Bilim İnsanları Ve Dil
Noam Chomsky, B.F. Skinner gibi pek çok bilim insanı dilin ortaya çıkması konusunda araştırma yapmış ve değişik görüşler ortaya koymuşlardır. Şekil ve figürler göz önüne alınarak, iletişimin ses yoluyla da paylaşılabildiğini kanıtlamaya çalışmaktadırlar. Chomsky dil bilgisi kurallarının doğuştan insanlarda var olduğunu, Skinner ise Darwin teorisine benzer bir teori ile evrimin bir sonucu olarak ortaya çıktığını ve davranışsal ilkelere bağlı olduğunu ileri sürmüşlerdir. Dilin kökeni konusunda fikir birliğine ulaşılması pek mümkün görünmemektedir. Tüm araştırmalar; zamanla işaretlerle, nesneler arasında bağlantı kurulduğuna ve böylece ortak yaşam sonucu geleneksel anlamlar kazanmaya başladığına işaret etmektedir. Bu araştırmalar pek çok bilimden yararlanılarak yapılmaktadır; Dil bilimi, arkeoloji, biyoloji, psikoloji ile yakından ilişkilidir ve bu bilimlerden ayrı ele alınması mümkün değildir.

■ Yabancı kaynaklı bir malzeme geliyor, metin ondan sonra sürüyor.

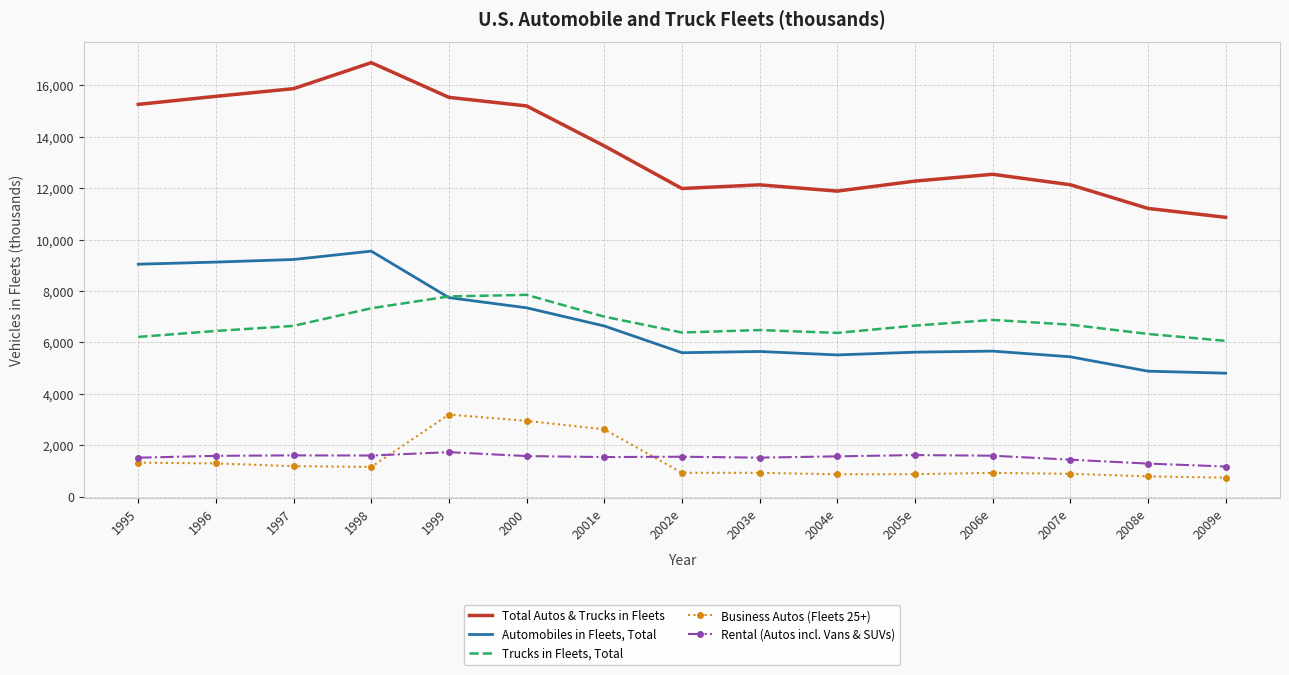

Between 2005e and 2009e, which series saw the biggest shift?

Total Autos & Trucks in Fleets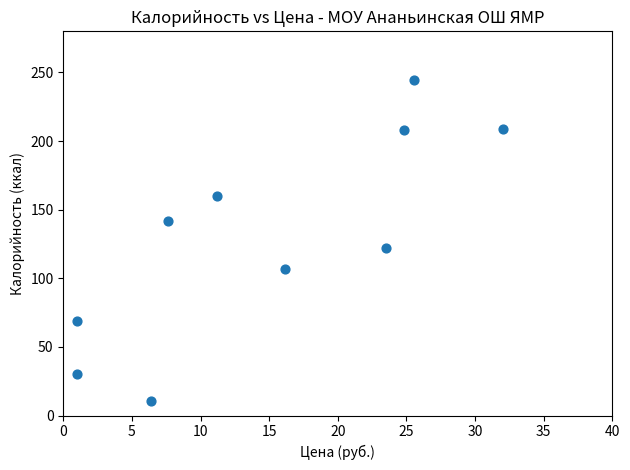

What Y value in the scatter plot is closest to 127?

121.8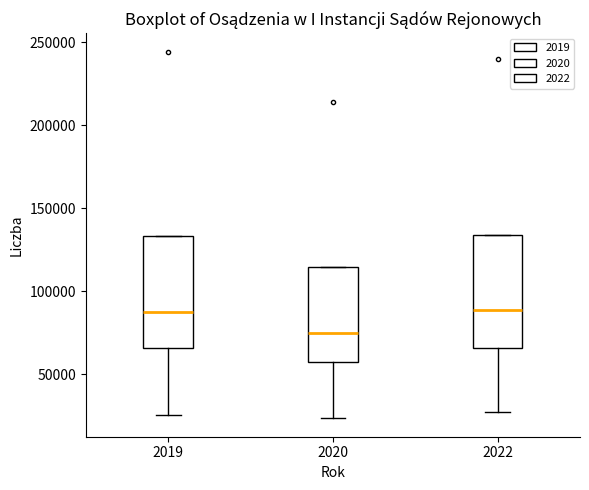

Which box has the lowest median line?

2020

İlk dil nasıl oluştu? sorusu ile ilgili Manuel Bohn, Gregor Kachel ve Michael Tomasello da pek çok çalışma yapmışlardır. Bu çalışmalar iletişimin yalnızca kelimelerden ibaret olmadığını, mesajların pek çok şekilde iletilmesi için yöntemlerin geliştirildiğini göstermiştir. Dünyada 7000 üzerinde konuşulan dil olduğunu varsayarsak, zamanla geliştiği ve bir arada yaşamanın getirdiği alışkanlıkların, taklitlerin uyum sonucu ortak iletişim kanalları yarattığı kaçınılmaz bir gerçek olduğu söylenebilir.